Tuesday, February 16, 2016

Decree First, Data Last

The Hayward-San Mateo Bridge from the levee trail (2013).
Foster City's levees were built to withstand a once-a-century flood, therefore homeowners are not required by lenders to buy flood insurance. However, in 2015 the Federal Emergency Management Agency's (FEMA's) "new modeling methodology and new regulations....concluded that roughly 85 percent of the city’s levee system is not adequate."

Foster City must raise the levees by 5.5 feet, plus an additional margin for sea-level rise, at an estimated cost of $75 million. The project would be completed by 2020. If it doesn't do this, most property owners will have to buy flood insurance.

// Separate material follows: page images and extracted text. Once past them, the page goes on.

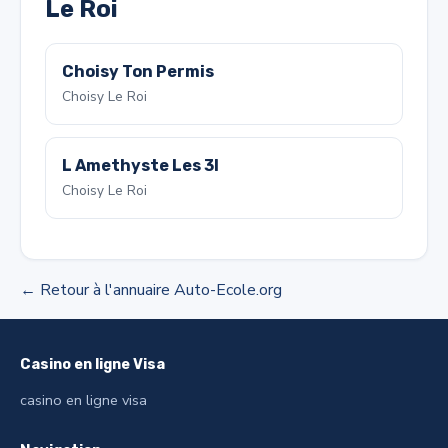
Le Roi
Choisy Ton Permis
Choisy Le Roi
L Amethyste Les 3l
Choisy Le Roi
← Retour à l'annuaire Auto-Ecole.org
Casino en ligne Visa
casino en ligne visa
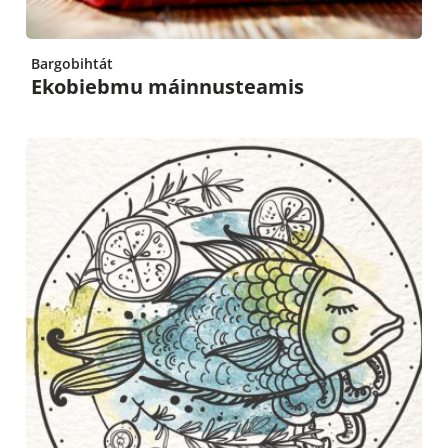
Bargobihtát
Ekobiebmu máinnusteamis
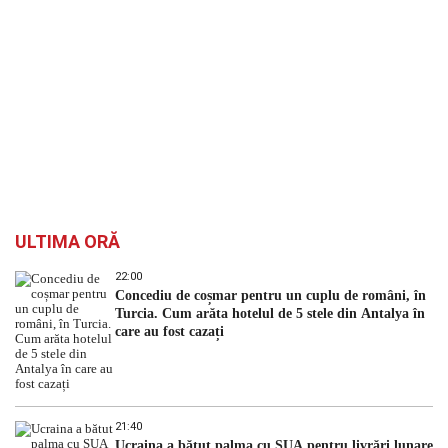
ULTIMA ORĂ
22:00
Concediu de coșmar pentru un cuplu de români, în
Turcia. Cum arăta hotelul de 5 stele din Antalya în
care au fost cazați
21:40
Ucraina a bătut palma cu SUA pentru livrări lunare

Last October FEMA helpfully advised "Californians to buy flood insurance, even if they live in areas of low to moderate risk" because of "drenching El Niño rains."

Comments:
1) El Niño has helped alleviate the drought, but a respected meteorologist said the forecasted heavy rains were overhyped.
2) Vast sums have been and will be spent because people believe in the forecasts of computer models (climate change, El Niño, floods). Why should we believe FEMA's new, supposedly improved, flood models when it's been so wrong about El Niño? FEMA is also wrong about projected sea-level rise because its models could not possibly have included last week's development [bold added]:
the increasingly hot and parched Earth is absorbing some of that water inland, slowing sea level rise, NASA experts said Thursday [Feb. 11].
3) When the science is not settled, hold off on the mandates, put the information out there, and let people decide for themselves. (By the way, we have weighed the premium cost against the economic benefits, in addition to the probabilities, and bought earthquake insurance for the past 20 years, though there are no requirements to do so. It's a private decision, as we hope flood insurance will be.)